Start of Given data

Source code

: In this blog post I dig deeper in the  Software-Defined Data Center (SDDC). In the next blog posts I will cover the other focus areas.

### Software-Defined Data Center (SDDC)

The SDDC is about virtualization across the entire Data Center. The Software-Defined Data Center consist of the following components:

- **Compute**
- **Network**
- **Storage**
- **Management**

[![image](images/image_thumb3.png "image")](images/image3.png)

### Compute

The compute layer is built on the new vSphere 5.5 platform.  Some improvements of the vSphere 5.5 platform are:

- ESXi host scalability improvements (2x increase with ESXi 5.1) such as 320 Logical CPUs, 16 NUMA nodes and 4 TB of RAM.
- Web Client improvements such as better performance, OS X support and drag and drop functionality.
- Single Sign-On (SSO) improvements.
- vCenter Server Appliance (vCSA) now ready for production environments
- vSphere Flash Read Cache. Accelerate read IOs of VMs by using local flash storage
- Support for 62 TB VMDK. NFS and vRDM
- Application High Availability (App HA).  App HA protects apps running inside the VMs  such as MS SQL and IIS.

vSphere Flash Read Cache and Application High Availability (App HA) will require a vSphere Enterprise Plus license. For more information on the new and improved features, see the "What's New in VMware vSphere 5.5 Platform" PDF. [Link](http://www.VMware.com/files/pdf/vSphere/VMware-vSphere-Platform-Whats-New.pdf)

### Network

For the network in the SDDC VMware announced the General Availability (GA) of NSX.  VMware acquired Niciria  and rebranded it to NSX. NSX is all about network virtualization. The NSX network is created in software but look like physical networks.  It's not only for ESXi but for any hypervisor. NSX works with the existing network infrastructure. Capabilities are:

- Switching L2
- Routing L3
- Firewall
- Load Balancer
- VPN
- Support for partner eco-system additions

End of Given data

▶ **What is being asked**
In the entries above, the lines between the one holding "- Application High" and the one holding "### Network", inclusive, are to be printed exactly as written, and those alone.

▶ **Written answer**
- Application High Availability (App HA).  App HA protects apps running inside the VMs  such as MS SQL and IIS.

vSphere Flash Read Cache and Application High Availability (App HA) will require a vSphere Enterprise Plus license. For more information on the new and improved features, see the "What's New in VMware vSphere 5.5 Platform" PDF. [Link](http://www.VMware.com/files/pdf/vSphere/VMware-vSphere-Platform-Whats-New.pdf)

### Network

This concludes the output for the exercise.